Despite the text being generally a character-centric prose, with the characters carrying the story forward, the exposition and imagery is hard to avoid. Mc.Guire makes sure that the readers are able to visualize the boarding-school, as Nancy enters the house and meets the Headmistress. The narrative is dreamy and movie-like, naturally flowing like a stream. I love a book with good imagery, and this was definitely one of them.
The dialogues on various places are witty and organic, lingering luxuriously on tiny, telling details — the fluttering of a curtain, the thundering of her heart in her chest and my personal favourite metaphor of all, the “girl with hair the colour of moonlight on wheat.” This description of something as simple as haircolour evokes a sensual, starry dusk-like image in the readers’ minds foreshadowing the elements of fantasy in the novel.
And while Every Heart A Doorway works beautifully as a fantasy fiction novel, there’s much more to it than that. It’s a brilliant critique of gender and cultural stereotypes and the “labels” people are identified with — the character of Kade comes across as a typical, good-looking boy in the book which might serve as a potential hero to the protagonist; Jack and Jill seem to be the perfect identical twins; Nancy serves to be the shy, reserved protagonist who saves the day — yet Mc.Guire very skillfully and subtly proves every assumption of the reader wrong by breaking every stereotype.
“Ever watch a pair of perfectionists try to decide which of their identical children is the ‘smart one’ versus the ‘pretty one’? Jill got to be the smart one, with expectations and standards she was supposed to live up to. I was the pretty one.” Jack’s smile was quick, lopsided, and wry. “If we both asked for Lego, she got scientists and dinosaurs, and I got a flower shop. If we both asked for shoes, she got sneakers, and I got ballet flats. My hair was easier to brush and one day when we were toddlers Jill’s hair got stuck in the brush and bam, the roles were set. We couldn’t get away from them.”

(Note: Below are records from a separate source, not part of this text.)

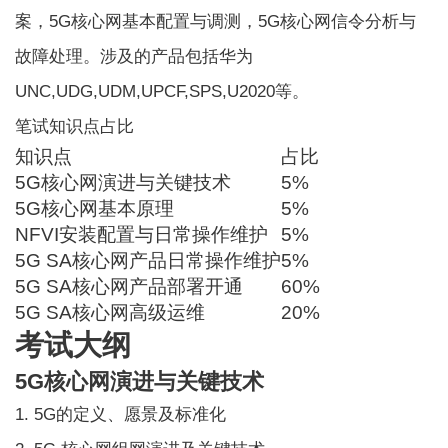
案，5G核心网基本配置与调测，5G核心网信令分析与
故障处理。涉及的产品包括华为
UNC,UDG,UDM,UPCF,SPS,U2020等。
笔试知识点占比
知识点
占比
5G核心网演进与关键技术
5%
5G核心网基本原理
5%
NFVI安装配置与日常操作维护
5%
5G SA核心网产品日常操作维护
5%
5G SA核心网产品部署开通
60%
5G SA核心网高级运维
20%
考试大纲
5G核心网演进与关键技术
1. 5G的定义、愿景及标准化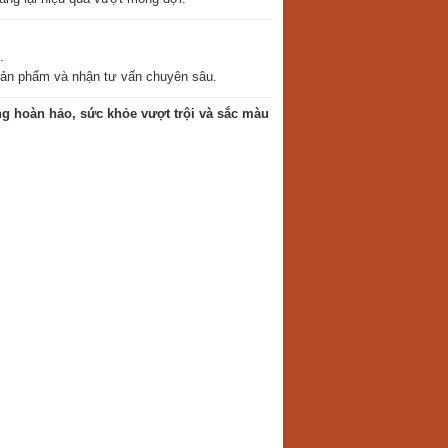
.
sản phẩm và nhận tư vấn chuyên sâu.
g hoàn hảo, sức khỏe vượt trội và sắc màu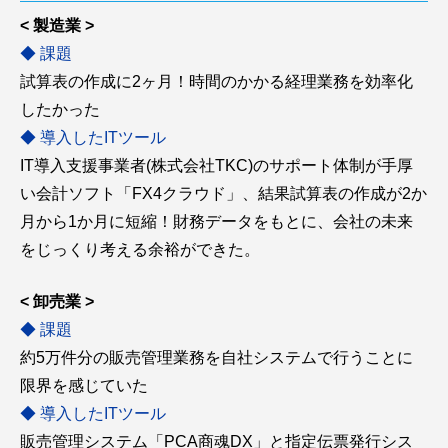
< 製造業 >
◆ 課題
試算表の作成に2ヶ月！時間のかかる経理業務を効率化
したかった
◆ 導入したITツール
IT導入支援事業者(株式会社TKC)のサポート体制が手厚
い会計ソフト「FX4クラウド」、結果試算表の作成が2か
月から1か月に短縮！財務データをもとに、会社の未来
をじっくり考える余裕ができた。
< 卸売業 >
◆ 課題
約5万件分の販売管理業務を自社システムで行うことに
限界を感じていた
◆ 導入したITツール
販売管理システム「PCA商魂DX」と指定伝票発行シス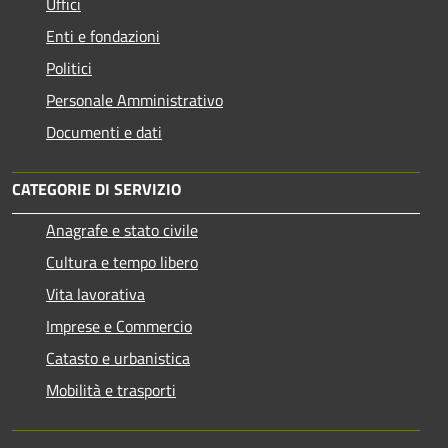
Uffici
Enti e fondazioni
Politici
Personale Amministrativo
Documenti e dati
CATEGORIE DI SERVIZIO
Anagrafe e stato civile
Cultura e tempo libero
Vita lavorativa
Imprese e Commercio
Catasto e urbanistica
Mobilità e trasporti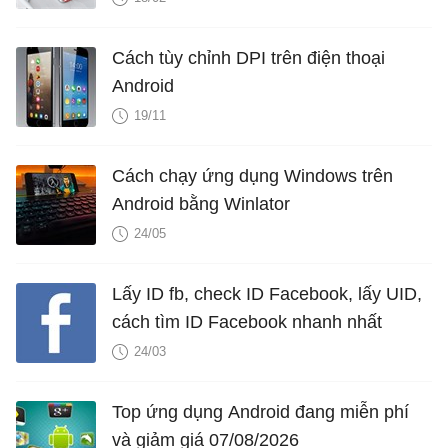
Cách tùy chỉnh DPI trên điện thoại
Android
19/11
Cách chạy ứng dụng Windows trên
Android bằng Winlator
24/05
Lấy ID fb, check ID Facebook, lấy UID,
cách tìm ID Facebook nhanh nhất
24/03
Top ứng dụng Android đang miễn phí
và giảm giá 07/08/2026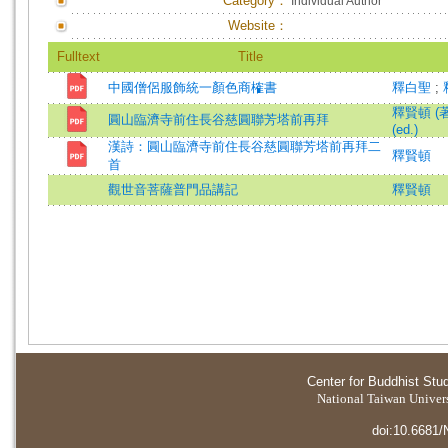
Category：
Individual Author
Website：
Fulltext
Title
中國僧侶服飾統一顏色商榷書
釋白聖
;
釋賢頓 (著
圓山臨濟寺前住長谷慈圓聯芳塔前再拜
(ed.)
漢詩：圓山臨濟寺前住長谷慈圓聯芳塔前再拜二
釋賢頓
首
觀世音菩薩普門品講記
釋賢頓
Center for Buddhist Stu
National Taiwan Universi
doi:10.6681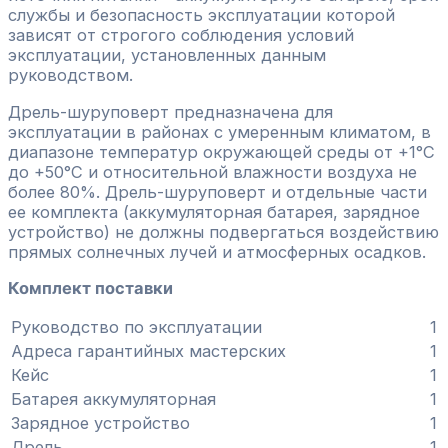
службы и безопасность эксплуатации которой
зависят от строгого соблюдения условий
эксплуатации, установленных данным
руководством.
Дрель-шуруповерт предназначена для
эксплуатации в районах с умеренным климатом, в
диапазоне температур окружающей среды от +1°С
до +50°С и относительной влажности воздуха не
более 80%. Дрель-шуруповерт и отдельные части
ее комплекта (аккумуляторная батарея, зарядное
устройство) не должны подвергаться воздействию
прямых солнечных лучей и атмосферных осадков.
Комплект поставки
Руководство по эксплуатации
1
Адреса гарантийных мастерских
1
Кейс
1
Батарея аккумуляторная
1
Зарядное устройство
1
Дрель
1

I love a book with good, diverse characters. However, I feel like a lot of authors just feature an Asian character, a black or a gay character to fulfill the “diversity quota” for books, without giving any thought or development to those characters. Nevertheless, in this book, it felt like the author did justice to the diversity element. Kade was a transgender, and his character became much more interesting because of this, as it formed his experience in the world he went to – it created meaning for his story arc. Nancy was an asexual and the author also took care in outlining the difference between being asexual and aromantic. Jack and Jill went to worlds which demanded them to be who they wanted to be, rather than the roles that they had been confined to, in the real world. Where Jack was ‘supposed’ to be the pretty one in the real world, she got to be the brainy scientist in her magical world. I felt like this was the entire premise of the story: to love and be loved; to accept others the way they are and find a place where you truly “belong.”
“For us, places we went were home. We didn’t care if they were good or evil or neutral or what. We cared about the fact that for the first time, we didn’t have to pretend to be something we weren’t. We just got to be. That made all the difference in the world.”
Seanan Mc.Guire exhibits an admirable restraint throughout the novel, never giving in to tired clichés or overwrought scenarios. Reading this book brought back all my childhood desires, making me want to go to Hogwarts, Narnia and the Land of Oz. It is a stunning, audacious book with a refreshing take on fiction fantasy, combining both sweet and dark elements. Coupled with atmospheric imagery, well-developed characters and mystic world-building – this novella should be a must-read for everyone!